Within 48 hours after total knee arthroplasty (TKA), pain and requirement for analgesic use reduced comparably with perioperative oral Pregabalin and Duloxetine while having no effect on knee mobility, according to a double-blind clinical trial. Researchers compared the impact of Pregabalin and Duloxetine on post-knee arthroplasty pain management. Overall, 60 subjects scheduled for TKA under spinal anesthesia were randomized to Group A (75 mg Pregabalin), Group B (30 mg Duloxetine), and Group C (placebo).
Ninety minutes prior, 12, and 24 hours post-surgery, medications were given. The WOMAC score six months following surgery, the initial analgesic request time, the postoperative analgesic consumption (intravenous Paracetamol), and the visual analogue scale (VAS) score for pain were also noted.

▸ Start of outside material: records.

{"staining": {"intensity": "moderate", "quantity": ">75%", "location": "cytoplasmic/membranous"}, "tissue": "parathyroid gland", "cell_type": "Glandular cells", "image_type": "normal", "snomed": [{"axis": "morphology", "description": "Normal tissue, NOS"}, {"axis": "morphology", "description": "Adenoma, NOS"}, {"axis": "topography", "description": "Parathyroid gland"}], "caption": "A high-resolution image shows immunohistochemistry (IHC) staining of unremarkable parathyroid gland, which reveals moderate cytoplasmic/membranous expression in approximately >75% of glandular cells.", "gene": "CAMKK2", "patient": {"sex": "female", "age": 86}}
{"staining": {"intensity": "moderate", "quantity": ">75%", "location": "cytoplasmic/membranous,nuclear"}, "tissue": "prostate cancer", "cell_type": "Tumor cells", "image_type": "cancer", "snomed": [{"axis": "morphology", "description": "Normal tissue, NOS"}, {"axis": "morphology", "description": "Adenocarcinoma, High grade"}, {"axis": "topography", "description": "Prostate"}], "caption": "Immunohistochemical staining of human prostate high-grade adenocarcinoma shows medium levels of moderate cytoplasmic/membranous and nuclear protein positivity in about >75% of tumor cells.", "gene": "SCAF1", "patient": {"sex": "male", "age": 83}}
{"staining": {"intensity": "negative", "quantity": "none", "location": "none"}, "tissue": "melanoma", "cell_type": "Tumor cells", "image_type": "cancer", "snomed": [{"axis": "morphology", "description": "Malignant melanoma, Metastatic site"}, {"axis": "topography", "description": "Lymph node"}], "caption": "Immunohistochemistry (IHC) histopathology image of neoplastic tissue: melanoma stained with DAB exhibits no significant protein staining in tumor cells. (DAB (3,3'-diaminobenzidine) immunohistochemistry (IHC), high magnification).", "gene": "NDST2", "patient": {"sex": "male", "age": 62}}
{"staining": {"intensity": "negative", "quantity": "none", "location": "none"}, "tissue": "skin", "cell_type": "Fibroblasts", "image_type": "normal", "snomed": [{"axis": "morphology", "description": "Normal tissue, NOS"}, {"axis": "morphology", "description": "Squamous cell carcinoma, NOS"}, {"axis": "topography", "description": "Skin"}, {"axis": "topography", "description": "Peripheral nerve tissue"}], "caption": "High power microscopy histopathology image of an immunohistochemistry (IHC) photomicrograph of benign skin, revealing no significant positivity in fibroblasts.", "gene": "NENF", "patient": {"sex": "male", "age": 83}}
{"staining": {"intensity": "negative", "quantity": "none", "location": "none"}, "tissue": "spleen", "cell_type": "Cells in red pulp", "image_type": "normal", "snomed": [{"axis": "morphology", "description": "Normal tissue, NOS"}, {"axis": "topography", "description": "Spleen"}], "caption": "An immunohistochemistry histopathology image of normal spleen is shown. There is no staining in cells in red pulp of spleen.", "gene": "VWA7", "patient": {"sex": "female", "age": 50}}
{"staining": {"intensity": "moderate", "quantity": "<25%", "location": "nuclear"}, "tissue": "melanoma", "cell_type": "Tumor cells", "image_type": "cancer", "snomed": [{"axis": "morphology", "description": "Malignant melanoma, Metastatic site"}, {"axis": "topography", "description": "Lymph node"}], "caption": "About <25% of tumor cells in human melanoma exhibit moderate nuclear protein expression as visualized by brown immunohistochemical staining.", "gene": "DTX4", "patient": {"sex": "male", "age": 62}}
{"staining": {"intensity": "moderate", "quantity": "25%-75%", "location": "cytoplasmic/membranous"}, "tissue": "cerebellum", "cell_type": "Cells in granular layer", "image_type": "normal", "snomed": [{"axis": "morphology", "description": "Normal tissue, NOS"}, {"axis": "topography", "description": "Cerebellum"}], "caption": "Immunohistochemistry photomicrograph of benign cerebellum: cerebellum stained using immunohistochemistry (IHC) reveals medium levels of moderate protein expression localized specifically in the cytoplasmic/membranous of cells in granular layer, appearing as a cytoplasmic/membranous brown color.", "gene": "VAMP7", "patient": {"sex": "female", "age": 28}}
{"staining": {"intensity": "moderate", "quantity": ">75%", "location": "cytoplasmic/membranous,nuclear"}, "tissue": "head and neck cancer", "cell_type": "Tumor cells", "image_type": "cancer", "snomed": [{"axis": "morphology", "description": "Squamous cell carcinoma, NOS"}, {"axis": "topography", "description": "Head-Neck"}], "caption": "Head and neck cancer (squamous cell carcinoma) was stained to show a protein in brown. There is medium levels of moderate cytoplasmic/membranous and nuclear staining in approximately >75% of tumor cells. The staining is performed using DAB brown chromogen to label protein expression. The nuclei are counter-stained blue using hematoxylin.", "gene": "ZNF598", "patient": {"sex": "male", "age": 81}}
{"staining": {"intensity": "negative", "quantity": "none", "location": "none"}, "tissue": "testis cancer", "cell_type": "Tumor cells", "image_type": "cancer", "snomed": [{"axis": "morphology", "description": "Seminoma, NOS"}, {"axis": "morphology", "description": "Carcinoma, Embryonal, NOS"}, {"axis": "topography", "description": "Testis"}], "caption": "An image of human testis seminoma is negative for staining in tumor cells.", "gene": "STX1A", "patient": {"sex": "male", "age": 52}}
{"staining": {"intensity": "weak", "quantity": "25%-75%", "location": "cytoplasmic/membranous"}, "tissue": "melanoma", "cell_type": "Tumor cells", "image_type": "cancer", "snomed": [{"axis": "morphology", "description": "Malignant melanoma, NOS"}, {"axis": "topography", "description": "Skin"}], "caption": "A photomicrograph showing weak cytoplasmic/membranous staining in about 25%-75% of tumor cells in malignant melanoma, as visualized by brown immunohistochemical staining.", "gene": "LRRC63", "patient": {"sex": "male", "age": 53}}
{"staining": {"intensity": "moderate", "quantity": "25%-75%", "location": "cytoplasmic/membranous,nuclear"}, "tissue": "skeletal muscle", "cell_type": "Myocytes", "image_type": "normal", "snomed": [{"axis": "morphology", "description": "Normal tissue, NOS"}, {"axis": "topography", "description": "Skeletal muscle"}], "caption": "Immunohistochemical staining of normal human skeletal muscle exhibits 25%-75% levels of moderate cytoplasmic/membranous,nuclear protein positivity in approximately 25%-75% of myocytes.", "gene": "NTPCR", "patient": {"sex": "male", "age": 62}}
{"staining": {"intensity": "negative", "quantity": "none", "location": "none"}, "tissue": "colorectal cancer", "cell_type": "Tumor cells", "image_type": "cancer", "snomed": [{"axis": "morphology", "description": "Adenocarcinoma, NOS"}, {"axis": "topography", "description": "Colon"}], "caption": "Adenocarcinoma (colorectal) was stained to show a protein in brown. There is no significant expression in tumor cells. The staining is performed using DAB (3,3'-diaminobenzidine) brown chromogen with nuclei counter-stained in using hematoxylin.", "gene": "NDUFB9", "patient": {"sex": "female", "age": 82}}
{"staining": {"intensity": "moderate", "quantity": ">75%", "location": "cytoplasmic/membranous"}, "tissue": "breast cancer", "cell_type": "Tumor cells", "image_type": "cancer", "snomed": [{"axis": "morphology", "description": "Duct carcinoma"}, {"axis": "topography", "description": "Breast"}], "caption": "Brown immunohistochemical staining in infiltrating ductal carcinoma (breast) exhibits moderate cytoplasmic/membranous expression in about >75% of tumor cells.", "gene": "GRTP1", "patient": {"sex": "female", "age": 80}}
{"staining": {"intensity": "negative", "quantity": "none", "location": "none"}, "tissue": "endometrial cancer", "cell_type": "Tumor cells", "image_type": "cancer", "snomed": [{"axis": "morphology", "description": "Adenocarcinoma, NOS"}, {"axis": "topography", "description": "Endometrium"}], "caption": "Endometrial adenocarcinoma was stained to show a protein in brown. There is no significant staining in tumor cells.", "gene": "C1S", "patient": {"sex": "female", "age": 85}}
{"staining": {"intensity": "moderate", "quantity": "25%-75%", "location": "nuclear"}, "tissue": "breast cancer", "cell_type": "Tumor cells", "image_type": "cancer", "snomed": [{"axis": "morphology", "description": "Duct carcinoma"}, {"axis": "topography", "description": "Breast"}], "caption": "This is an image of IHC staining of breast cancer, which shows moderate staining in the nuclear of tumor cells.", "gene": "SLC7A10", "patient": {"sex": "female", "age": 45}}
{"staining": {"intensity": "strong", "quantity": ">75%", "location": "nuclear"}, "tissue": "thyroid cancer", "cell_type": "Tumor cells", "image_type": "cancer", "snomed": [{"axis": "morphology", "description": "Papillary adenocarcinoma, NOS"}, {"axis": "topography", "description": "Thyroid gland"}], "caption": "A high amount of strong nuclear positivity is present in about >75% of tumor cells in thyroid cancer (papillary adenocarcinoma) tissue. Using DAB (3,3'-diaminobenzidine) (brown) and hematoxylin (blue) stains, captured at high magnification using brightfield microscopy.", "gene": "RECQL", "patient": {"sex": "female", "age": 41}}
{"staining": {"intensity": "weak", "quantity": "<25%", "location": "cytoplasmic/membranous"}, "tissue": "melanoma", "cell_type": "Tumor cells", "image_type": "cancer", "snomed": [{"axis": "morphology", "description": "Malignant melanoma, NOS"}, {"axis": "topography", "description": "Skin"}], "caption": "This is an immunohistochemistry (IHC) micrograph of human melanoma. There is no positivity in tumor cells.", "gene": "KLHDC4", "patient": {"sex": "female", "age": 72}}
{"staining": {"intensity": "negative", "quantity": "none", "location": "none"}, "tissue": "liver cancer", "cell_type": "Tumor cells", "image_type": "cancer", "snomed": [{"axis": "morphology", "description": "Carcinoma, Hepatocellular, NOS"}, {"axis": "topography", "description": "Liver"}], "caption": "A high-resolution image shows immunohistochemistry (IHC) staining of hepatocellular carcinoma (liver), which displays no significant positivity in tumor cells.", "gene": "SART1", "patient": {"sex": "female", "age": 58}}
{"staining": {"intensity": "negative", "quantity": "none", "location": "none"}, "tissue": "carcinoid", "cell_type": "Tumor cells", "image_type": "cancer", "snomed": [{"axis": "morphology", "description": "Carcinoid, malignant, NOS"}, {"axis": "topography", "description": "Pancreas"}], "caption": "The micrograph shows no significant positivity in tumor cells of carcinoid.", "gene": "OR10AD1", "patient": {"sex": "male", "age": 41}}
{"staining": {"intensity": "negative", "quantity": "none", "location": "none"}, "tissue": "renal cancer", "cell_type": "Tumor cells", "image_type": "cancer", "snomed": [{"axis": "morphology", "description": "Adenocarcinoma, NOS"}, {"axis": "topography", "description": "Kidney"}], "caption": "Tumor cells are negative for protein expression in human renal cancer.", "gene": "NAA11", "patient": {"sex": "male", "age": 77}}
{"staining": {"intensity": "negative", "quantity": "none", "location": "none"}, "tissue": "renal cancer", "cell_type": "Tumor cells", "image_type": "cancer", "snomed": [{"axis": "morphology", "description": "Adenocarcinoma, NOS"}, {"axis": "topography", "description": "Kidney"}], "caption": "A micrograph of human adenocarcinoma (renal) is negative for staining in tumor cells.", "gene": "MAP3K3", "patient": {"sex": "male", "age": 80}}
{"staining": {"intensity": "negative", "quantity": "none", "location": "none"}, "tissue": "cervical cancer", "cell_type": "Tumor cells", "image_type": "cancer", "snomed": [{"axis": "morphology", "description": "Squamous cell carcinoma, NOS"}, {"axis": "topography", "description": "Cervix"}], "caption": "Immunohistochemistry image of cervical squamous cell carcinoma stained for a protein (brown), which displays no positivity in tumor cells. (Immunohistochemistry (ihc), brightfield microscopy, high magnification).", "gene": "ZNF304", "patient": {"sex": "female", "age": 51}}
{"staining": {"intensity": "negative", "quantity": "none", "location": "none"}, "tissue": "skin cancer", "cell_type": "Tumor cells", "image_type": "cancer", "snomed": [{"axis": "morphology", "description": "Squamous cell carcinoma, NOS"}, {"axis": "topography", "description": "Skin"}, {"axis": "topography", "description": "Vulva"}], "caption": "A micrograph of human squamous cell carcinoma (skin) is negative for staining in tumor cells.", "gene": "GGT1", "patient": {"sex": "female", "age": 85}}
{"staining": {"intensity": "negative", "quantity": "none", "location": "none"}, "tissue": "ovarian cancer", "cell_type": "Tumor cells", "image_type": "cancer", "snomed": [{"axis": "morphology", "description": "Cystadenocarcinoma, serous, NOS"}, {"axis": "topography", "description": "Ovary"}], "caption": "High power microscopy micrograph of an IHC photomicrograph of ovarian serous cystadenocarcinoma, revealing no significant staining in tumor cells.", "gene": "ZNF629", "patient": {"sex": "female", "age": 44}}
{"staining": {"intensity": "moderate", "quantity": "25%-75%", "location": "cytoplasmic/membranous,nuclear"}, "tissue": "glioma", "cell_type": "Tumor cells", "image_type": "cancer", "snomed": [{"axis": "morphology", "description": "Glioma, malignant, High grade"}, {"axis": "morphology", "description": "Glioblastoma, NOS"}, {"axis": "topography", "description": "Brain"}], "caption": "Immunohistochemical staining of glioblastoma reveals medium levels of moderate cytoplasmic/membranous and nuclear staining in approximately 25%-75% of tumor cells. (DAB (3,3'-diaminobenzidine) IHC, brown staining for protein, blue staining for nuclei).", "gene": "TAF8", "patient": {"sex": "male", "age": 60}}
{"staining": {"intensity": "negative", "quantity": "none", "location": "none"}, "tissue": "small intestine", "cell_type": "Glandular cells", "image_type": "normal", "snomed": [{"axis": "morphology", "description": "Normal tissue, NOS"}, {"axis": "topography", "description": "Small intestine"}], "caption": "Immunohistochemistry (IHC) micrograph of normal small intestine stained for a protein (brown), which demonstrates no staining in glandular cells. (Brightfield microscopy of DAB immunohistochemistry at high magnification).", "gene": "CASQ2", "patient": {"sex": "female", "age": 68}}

In comparison with the placebo, groups A and B illustrated considerably reduced VAS scores and analgesic intake 48 hours after TKA. Groups A and B had lengthier first analgesic request times than group C. Although the differences were statistically important, it is most likely that they are not clinically important. Before and six months after arthroplasty, there was no inter-group difference in WOMAC scores. Thus, Pregabalin and Duloxetine administration in TKA considerably reduces postoperative pain score and analgesic intake.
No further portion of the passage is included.